__ТЕКСТ__:
+++

Игорь Минаев: Тетрадка была таким "кладбищем идей". В этой же тетрадке находится сюжет "Лунных полян", это картина 2002-го года, а там это называется "Брат и сестра". Записано более 15 лет назад. Я не знаю, как возникают сюжеты, они возникают, как хотят, на самом деле. Как-то в Одессе вечером, возвращался в каком-то разбитом троллейбусе, и вдруг этот сюжет возник передо мной сам по себе. Это история двух людей, тогда они еще не были братом и сестрой - такой пары, которая верят, что искусство - самое главное, что все остальное неважно. И так потихоньку, не сразу история приобрела какую-то форму. Стало понятно, что это брат и сестра, у которых нет выхода, потому что это любовь, которой они боятся. Их отношения становятся очень сложными и ужасно мучительными. Как бы ты ни пытался найти выход, заранее понимаешь, что этого выхода нет. Но отвернуться, отказаться от этого невозможно, потому что это чувство настоящее, не придуманное. Плюс ко всему, это люди, у которых нет своего места в жизни. Возникла идея, что сестра работает в театре, она работает в театре, но она сама не создает ничего. Эта идея, что только художник может жить настоящей полной жизнью, как чудесно говорила Цветаева, "жизнь как таковая меня не интересует", но только преобразованная в искусстве - только ею можно дышать. Сестра, которая хочет, чтобы брат сделал шаг и стал писателем, потому что у него талант. Самое главное в жизни - талант, а все остальное не имеет никакой цены. Но у него нет таланта - вот в чем фокус, и у нее нет таланта в этом смысле, допустим, литературном. У них есть другой талант, у них есть талант тех чувств, которые они несут неосознанно - и это уже много.

Елена Ольшанская: В 2002 году фестиваль Киношок присудил Гран-при фильму "Лунные поляны" и приз за лучшую женскую роль исполнительнице роли сестры Алисе Богарт. Позже фестиваль гильдии киноактеров России "Созвездие" назвал Алису Богарт актрисой года.

+++

__ИСХОДНЫЕ ДАННЫЕ__:
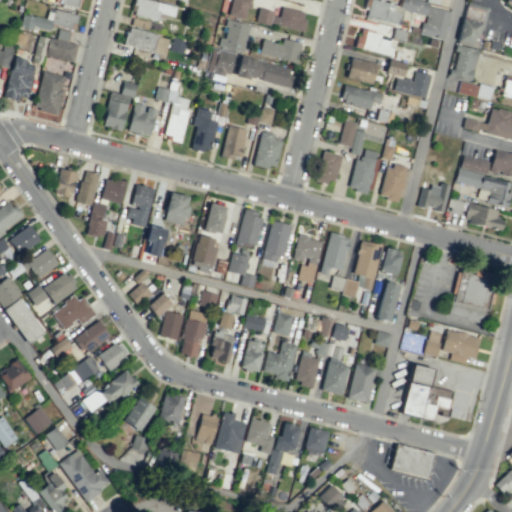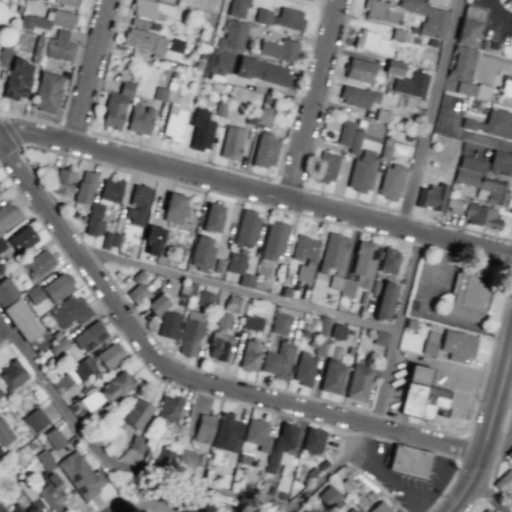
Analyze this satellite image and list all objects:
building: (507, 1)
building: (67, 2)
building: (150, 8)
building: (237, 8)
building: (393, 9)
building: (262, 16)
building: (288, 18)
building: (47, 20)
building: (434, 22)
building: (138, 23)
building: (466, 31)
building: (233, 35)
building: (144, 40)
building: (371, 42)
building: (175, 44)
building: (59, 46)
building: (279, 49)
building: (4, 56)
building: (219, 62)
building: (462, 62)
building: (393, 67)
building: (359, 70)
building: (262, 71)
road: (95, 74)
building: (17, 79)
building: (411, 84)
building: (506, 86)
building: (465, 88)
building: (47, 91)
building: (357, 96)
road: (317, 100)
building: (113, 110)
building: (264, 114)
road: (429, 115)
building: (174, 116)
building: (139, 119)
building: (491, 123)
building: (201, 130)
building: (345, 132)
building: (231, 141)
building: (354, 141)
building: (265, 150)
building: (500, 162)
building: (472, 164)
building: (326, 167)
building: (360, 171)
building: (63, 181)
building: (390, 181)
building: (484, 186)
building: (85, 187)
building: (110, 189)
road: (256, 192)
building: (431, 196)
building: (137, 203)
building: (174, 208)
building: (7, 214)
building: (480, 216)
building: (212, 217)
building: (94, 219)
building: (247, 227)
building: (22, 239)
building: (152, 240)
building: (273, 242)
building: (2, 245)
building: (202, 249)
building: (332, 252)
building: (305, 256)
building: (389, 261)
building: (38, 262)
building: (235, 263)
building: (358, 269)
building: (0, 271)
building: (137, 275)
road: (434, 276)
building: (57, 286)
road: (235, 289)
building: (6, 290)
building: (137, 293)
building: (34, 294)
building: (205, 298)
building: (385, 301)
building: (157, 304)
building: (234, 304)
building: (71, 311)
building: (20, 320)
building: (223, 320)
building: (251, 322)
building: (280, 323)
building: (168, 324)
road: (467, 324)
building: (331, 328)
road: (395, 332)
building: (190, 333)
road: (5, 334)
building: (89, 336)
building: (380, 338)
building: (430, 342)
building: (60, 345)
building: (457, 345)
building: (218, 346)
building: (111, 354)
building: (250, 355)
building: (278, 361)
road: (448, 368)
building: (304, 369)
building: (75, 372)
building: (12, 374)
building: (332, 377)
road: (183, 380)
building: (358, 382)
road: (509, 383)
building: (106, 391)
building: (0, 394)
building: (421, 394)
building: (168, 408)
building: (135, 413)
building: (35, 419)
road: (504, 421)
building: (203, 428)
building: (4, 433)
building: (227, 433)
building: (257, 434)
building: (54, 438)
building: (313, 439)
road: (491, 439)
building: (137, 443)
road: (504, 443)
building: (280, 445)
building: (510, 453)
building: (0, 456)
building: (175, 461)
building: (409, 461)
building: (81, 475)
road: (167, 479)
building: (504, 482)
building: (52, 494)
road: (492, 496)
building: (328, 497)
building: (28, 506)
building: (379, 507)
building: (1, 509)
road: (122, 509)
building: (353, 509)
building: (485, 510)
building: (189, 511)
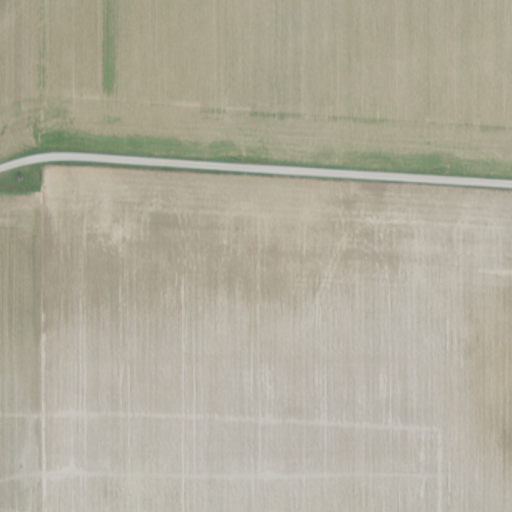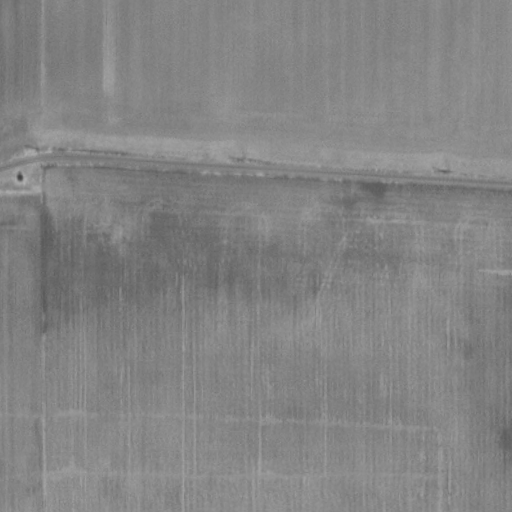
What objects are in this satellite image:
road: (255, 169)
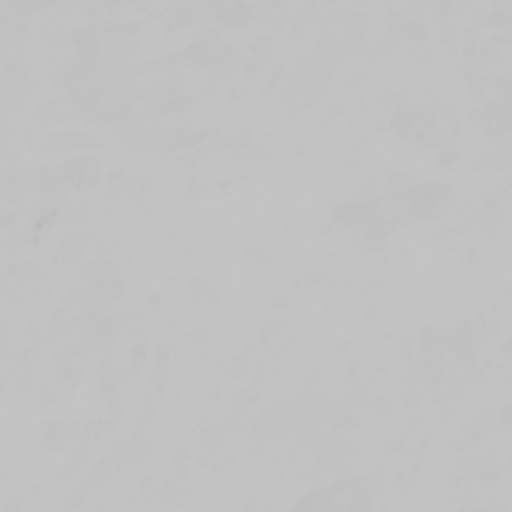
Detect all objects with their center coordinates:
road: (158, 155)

+++

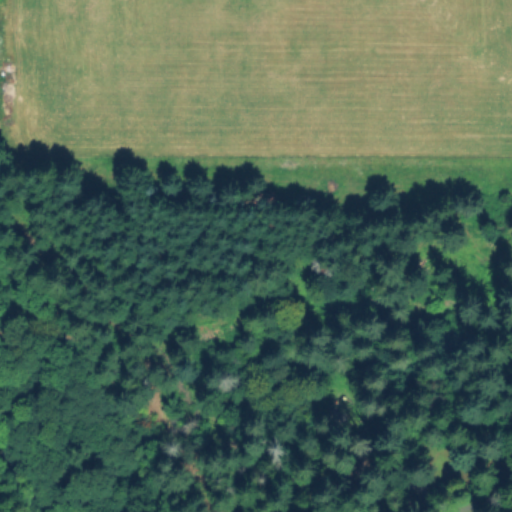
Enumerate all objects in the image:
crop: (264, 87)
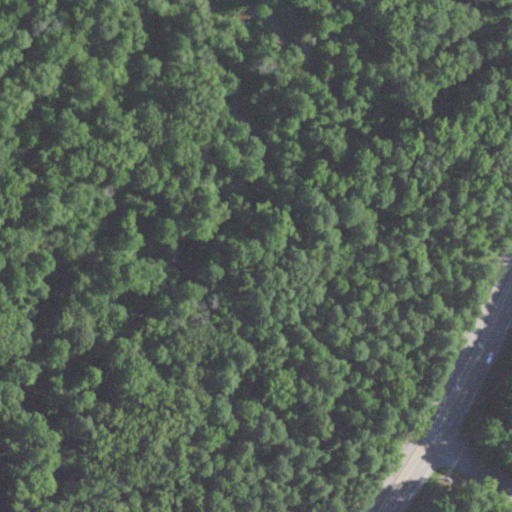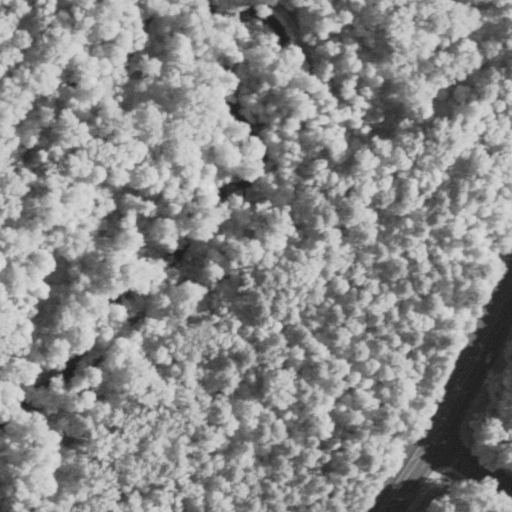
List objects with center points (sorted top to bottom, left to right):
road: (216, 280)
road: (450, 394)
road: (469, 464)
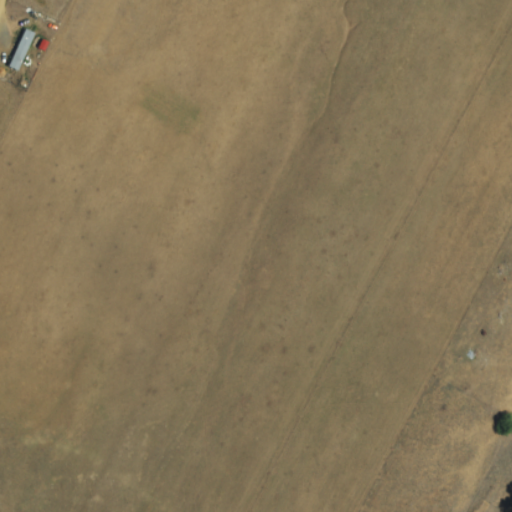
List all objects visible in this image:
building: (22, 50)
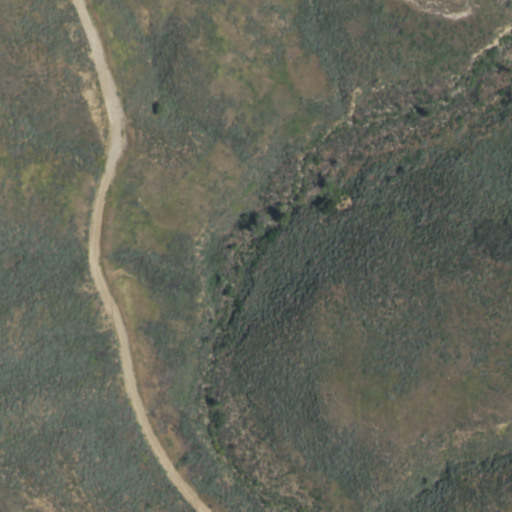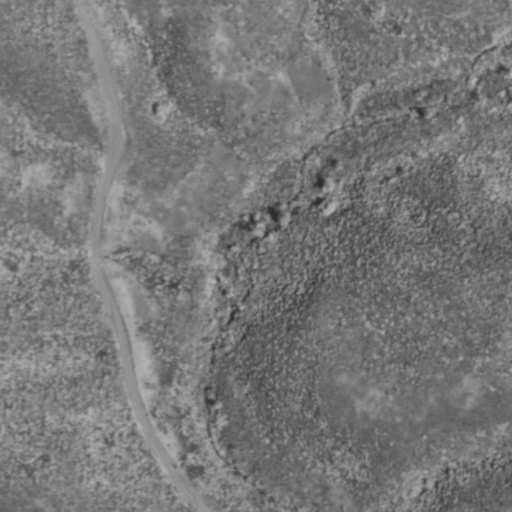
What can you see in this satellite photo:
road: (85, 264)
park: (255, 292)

+++

Перечислите всех людей, которых текст о фильме «Лунные поляны» называет по имени или фамилии. Приведённые позиции с текстом никак не связаны.

__ПРАВИЛЬНЫЙ ОТВЕТ__: Игорь Минаев, Цветаева, Елена Ольшанская, Алиса Богарт.